If you do not need regular, guaranteed payments, then Structured Settlement Annuities are probably NOT right for you.

Structured settlement annuities are especially valuable planning tools for minors involved in personal physical injury cases.

For example, if a minor receives a cash settlement, that settlement is likely to be paid to the registry of the court in which the case was brought. This is called a “conservatorship”. Upon turning the age of majority (18 in most states) the child, newly emancipated, will have access to the entire lump sum of cash in the court registry. A significant cash lump sum in the hands of an 18 year old can be overwhelming, and potentially dangerous. Also, rates of return in most court registry accounts are dismal, since the allowable investments in such accounts are usually restricted to such things as CDs, US treasury obligations and municipal bonds.

In addition, a conservatorship must usually file an annual report with the court, documenting income, expenses and asset values. This can involve attorneys and/or CPA’s to compile and file the report, and, of course, associated fees and expenses, which recur each year until the conservatorship is dissolved at the child’s 18th birthday. Then there is the issue of taxes. A conservatorship is not a tax-exempt account. Taxable income from a conservatorship will usually flow to parent or guardians tax return, until the child is old enough to file on their own.

Generally, the returns on structured settlement annuities significantly outpace the rates of return in most court registry accounts, and the future payments can be scheduled to be disbursed according to a well thought-out and carefully constructed settlement plan, which can conceivably encompass the entire life of the child. And once in place, there are NO ongoing fees, expenses, or reports required to the court.

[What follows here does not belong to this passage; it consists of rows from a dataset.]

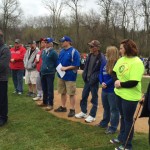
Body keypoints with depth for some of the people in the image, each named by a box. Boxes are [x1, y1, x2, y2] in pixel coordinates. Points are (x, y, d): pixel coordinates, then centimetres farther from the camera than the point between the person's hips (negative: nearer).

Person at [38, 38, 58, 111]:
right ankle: (45, 102, 30)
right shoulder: (44, 51, 11)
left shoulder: (53, 52, -13)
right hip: (43, 73, 8)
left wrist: (53, 69, -2)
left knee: (50, 89, -3)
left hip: (50, 73, -8)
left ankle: (50, 104, 4)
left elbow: (56, 62, -9)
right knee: (44, 89, 17)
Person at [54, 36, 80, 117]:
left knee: (71, 93, 0)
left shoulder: (74, 52, -13)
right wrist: (59, 68, -2)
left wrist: (66, 68, -21)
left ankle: (72, 110, 9)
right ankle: (63, 107, 31)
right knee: (62, 92, 17)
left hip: (70, 76, -8)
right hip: (61, 75, 8)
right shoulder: (62, 51, 11)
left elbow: (76, 65, -17)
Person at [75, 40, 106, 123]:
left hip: (94, 81, -7)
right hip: (87, 80, 8)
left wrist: (95, 78, -20)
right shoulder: (89, 55, 8)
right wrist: (84, 75, 5)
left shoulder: (101, 58, -16)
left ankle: (92, 116, 16)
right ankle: (83, 112, 32)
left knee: (94, 98, 5)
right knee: (84, 96, 16)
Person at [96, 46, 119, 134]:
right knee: (106, 107, 23)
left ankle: (113, 127, 10)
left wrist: (106, 83, -18)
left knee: (114, 109, 1)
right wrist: (102, 82, -10)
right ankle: (104, 123, 39)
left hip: (113, 91, -8)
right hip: (104, 90, 8)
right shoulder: (105, 63, 9)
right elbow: (101, 74, 7)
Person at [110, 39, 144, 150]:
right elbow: (114, 72, 10)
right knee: (123, 117, 23)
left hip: (130, 96, -7)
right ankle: (121, 137, 41)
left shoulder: (137, 63, -22)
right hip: (119, 93, 8)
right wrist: (116, 80, -10)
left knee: (128, 120, 7)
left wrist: (121, 84, -14)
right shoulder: (121, 60, 3)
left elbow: (133, 82, -27)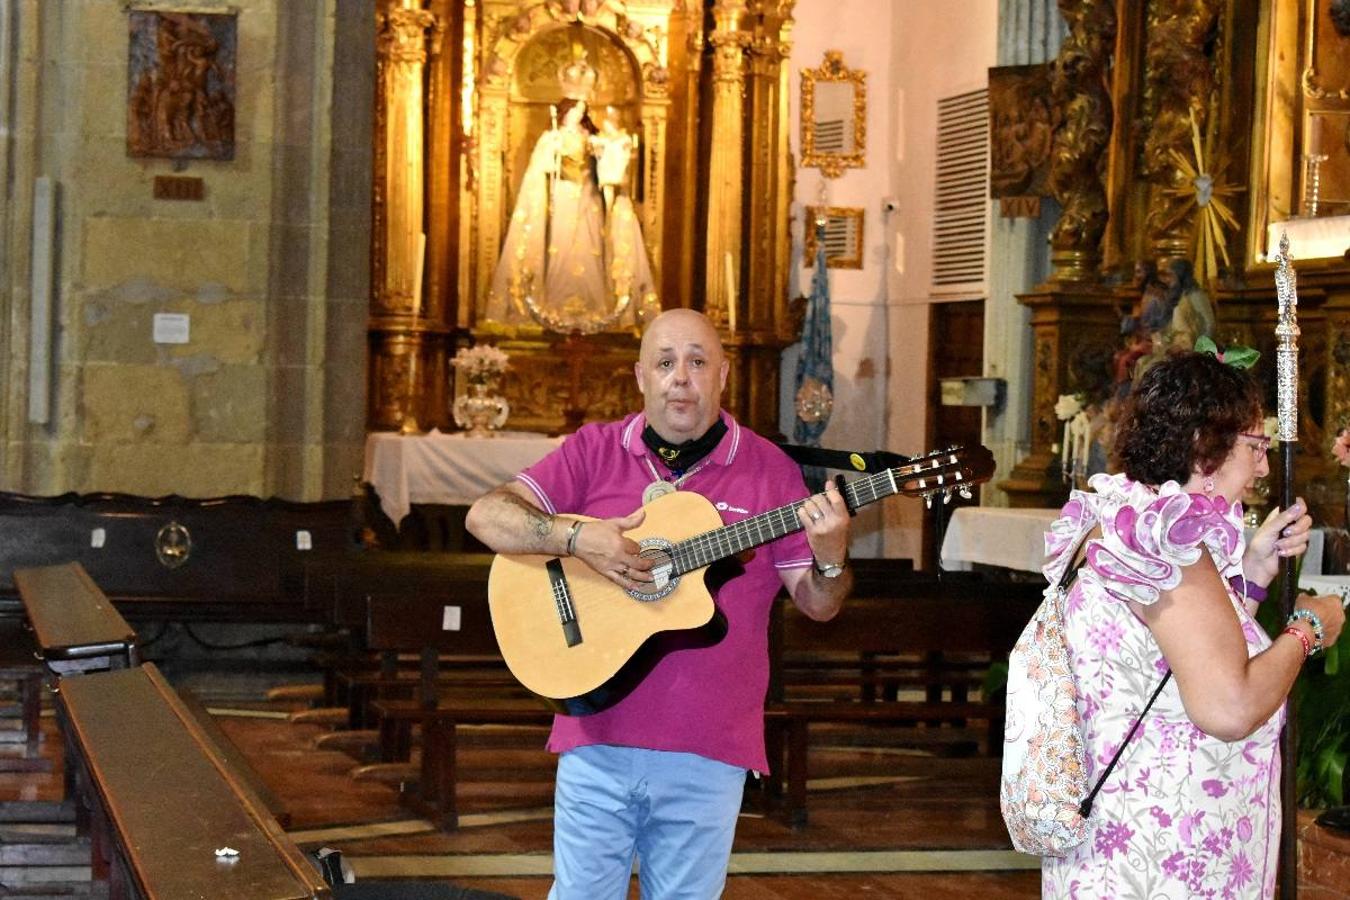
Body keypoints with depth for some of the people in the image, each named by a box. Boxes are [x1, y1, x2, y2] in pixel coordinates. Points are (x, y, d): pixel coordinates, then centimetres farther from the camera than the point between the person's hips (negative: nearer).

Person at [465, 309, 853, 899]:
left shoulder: (768, 469, 2)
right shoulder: (594, 451, 3)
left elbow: (817, 605, 4)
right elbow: (485, 517, -4)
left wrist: (830, 558, -19)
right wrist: (575, 535, -19)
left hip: (708, 750, 0)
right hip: (598, 739, 0)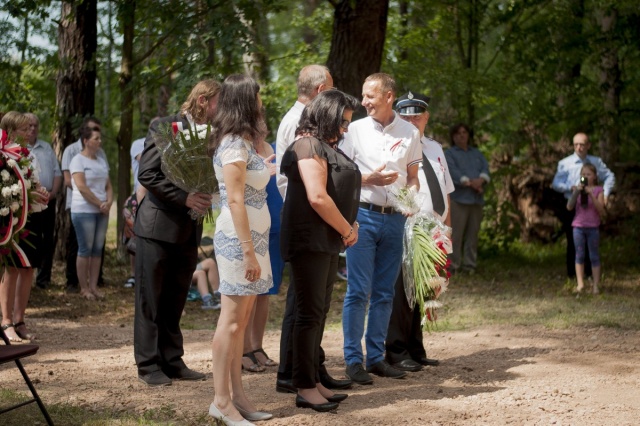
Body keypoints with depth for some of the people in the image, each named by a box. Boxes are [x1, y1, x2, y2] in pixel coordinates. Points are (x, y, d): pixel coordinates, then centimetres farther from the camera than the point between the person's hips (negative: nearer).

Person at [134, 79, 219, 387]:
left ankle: (172, 362, 18)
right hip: (158, 225, -6)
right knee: (151, 301, 1)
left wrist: (206, 200, -5)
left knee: (175, 301, 11)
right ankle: (148, 365, 7)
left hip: (188, 231, 6)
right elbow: (146, 174, -15)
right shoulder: (165, 127, -9)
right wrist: (184, 198, -20)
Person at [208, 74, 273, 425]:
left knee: (241, 319, 9)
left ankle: (236, 395, 13)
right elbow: (235, 200, -19)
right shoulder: (235, 146, -14)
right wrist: (248, 251, -21)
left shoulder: (243, 142, 15)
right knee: (232, 319, -6)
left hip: (252, 235, 9)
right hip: (239, 238, -9)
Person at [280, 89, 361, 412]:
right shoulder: (308, 146, -14)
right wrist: (347, 230, -12)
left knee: (319, 312, 12)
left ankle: (314, 381, 18)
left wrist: (349, 225, 6)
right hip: (309, 241, -10)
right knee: (310, 313, -6)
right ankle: (306, 389, -1)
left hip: (329, 241, 10)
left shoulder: (327, 148, 17)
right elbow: (317, 197, -22)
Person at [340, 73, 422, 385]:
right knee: (358, 291, -5)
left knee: (384, 292, 9)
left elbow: (413, 177, 15)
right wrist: (370, 179, -14)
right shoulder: (356, 129, 1)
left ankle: (376, 356, 17)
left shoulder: (410, 133, 8)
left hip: (395, 218, 3)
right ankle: (353, 359, 1)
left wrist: (411, 196, -5)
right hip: (363, 215, -3)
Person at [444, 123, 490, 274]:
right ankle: (454, 266, -7)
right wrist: (470, 183, -19)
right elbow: (453, 171, -9)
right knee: (455, 234, -9)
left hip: (476, 199, 5)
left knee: (473, 234, 4)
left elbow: (485, 168, 7)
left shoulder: (477, 153, 23)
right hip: (458, 198, -5)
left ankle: (470, 265, 8)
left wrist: (480, 180, -15)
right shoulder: (449, 154, 8)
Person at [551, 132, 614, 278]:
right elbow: (556, 184, -6)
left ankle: (589, 272, 18)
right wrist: (570, 187, -23)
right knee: (573, 241, 1)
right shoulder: (565, 163, -4)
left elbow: (609, 176, 16)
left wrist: (605, 193, 2)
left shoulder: (596, 162, 5)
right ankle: (571, 274, 9)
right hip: (571, 207, -2)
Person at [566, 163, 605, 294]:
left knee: (594, 256, 3)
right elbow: (569, 207, -4)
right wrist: (576, 192, -16)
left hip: (593, 228, -2)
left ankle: (595, 285, 5)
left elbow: (601, 210, -10)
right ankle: (580, 284, 1)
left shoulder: (598, 190, 0)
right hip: (578, 227, 2)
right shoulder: (578, 189, 6)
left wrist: (591, 194, -19)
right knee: (579, 255, 1)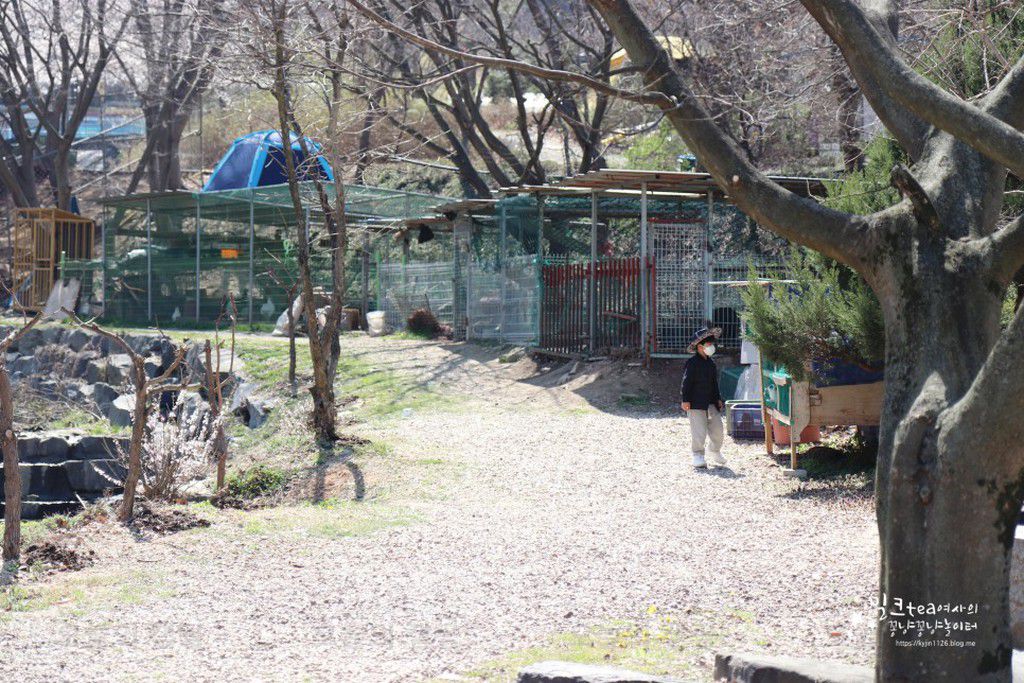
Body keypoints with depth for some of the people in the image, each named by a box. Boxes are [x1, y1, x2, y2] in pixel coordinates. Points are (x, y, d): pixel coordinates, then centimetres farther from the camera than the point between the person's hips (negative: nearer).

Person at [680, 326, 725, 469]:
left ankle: (714, 455, 21)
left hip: (711, 403, 7)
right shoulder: (692, 362, -9)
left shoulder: (711, 363, 14)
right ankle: (698, 456, 4)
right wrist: (685, 400, -14)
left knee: (717, 429, 4)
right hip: (696, 403, -7)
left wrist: (718, 398, 17)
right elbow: (686, 382, -10)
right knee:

What makes structured settlement annuities unique to plaintiffs involved in personal physical injury cases – as defined in IRC Sec. 104(a)(1) and (2)  is that the future payments (principal and interest) are completely exempt from federal, state, and local taxes.

The only requirements that need to be met to receive the favorable tax treatment are that the structured payments must be determined at the time of settlement and incorporated into the settlement documents, and the check to fund the future payments must be sent directly from the defendant to the annuity company (or annuity company’s assignment company) who will be responsible for making the future payments. This is done in order ensure that constructive receipt is not violated.